Through critical pedagogical lenses (Freire, 1970), we discuss how 23 six- to eight-year-old children in a dual language second grade classroom in a public school serving a high percentage of low/no-income children and children of Color in New York City developed sophisticated understandings of the misuse of justice which took place in Ferguson, MO and in Staten Island, NY, engaging in critical readings of the murders of Michael Brown and Eric Garner, two Black males killed by White police officers who were not brought to trial. As one of the children said: “It’s like in slave times. You know, when White people were allowed to do whatever they wanted to Black people and Black people couldn’t do anything. That’s what it’s like.”

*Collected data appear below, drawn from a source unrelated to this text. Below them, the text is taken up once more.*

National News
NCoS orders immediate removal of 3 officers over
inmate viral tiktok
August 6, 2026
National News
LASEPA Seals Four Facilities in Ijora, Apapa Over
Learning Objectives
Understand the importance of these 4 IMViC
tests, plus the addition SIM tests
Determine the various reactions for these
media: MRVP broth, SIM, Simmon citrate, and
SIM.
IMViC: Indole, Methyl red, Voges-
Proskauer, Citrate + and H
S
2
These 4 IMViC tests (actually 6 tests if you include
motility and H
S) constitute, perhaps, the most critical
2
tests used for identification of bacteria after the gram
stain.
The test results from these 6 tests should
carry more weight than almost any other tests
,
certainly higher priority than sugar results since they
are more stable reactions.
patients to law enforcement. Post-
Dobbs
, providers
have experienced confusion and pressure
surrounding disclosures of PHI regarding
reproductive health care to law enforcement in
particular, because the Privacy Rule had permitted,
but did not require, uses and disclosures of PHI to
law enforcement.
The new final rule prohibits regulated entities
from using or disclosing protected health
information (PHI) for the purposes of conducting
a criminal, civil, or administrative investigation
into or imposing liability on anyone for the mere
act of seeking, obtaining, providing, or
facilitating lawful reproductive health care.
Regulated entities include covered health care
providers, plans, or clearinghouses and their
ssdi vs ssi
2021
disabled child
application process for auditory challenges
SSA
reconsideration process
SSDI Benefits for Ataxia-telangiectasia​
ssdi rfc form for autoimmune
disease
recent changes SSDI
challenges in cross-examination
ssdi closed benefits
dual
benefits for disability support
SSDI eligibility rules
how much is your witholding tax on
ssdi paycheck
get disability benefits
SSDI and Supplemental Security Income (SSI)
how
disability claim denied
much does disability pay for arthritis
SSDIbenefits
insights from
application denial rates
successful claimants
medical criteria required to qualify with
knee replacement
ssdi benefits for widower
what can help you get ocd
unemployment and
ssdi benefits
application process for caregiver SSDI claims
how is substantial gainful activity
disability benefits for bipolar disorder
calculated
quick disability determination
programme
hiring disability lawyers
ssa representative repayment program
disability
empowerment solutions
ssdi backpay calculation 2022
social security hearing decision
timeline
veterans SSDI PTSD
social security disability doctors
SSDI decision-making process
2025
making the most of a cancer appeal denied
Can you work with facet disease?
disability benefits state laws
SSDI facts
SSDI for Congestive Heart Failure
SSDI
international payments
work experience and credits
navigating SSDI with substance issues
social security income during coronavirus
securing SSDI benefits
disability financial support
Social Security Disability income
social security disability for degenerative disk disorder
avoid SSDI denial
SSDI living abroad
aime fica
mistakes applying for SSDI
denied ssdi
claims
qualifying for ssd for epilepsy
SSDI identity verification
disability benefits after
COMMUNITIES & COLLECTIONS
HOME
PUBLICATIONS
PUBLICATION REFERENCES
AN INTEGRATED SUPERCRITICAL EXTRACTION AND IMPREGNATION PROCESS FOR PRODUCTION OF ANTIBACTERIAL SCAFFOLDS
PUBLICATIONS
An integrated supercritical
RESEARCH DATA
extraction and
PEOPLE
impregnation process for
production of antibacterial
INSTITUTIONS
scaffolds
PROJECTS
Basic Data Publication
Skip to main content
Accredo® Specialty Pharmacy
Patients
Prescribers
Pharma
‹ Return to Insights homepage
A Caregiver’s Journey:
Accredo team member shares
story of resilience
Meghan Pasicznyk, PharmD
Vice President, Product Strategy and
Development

Through the re-presentation of culture circles, we name issues of injustice and learn from the children and consider critical and deeply personal issues voiced by the children. The children took up issues of racial justice in their own lives as they drew clear connections to their own lives—e.g., “I’m afraid I’m gonna get shot and die. If not now, when I grow up.” In doing so, we will uncover the ways they negotiated sophisticated understandings, communicating clearly that “every life matters,” “Black lives matter” and “It’s like in slave times.” In sharing the learning that happened in conjunction with these situated representations of the societal disregard for Black lives, we share ways in which early childhood teachers can take up issues of social and racial justice (author).
Together with the children, we deconstructed stereotypes, explored issues of White privilege, and committed to a plan of action for our immediate setting. We troubled racial representations of “good” and “bad,” refuting normative racial associations and definitions. We drew on the words of Reverend Martin Luther King, Jr. to anchor our dialogue, specifically acknowledging that “injustice anywhere is a threat to justice everywhere” and that “a riot is the language of the unheard.” We asked questions, voiced our dissent (“this is not fair!”), and considered what the country failed to hear, not only in the cases of Michael Brown and Eric Garner, but also in many other cases.
This paper makes visible the process, offer resources, and identify learning standards addressed by this learning journey, explicating how teaching for social and racial justice requires high academic expectations (Au, 2014; Ladson-Billings, 1995a, 1995b). We conclude by inviting participants to take on the responsibility of teaching for racial justice and to envision ways of engaging with social topics in critical ways in their own settings.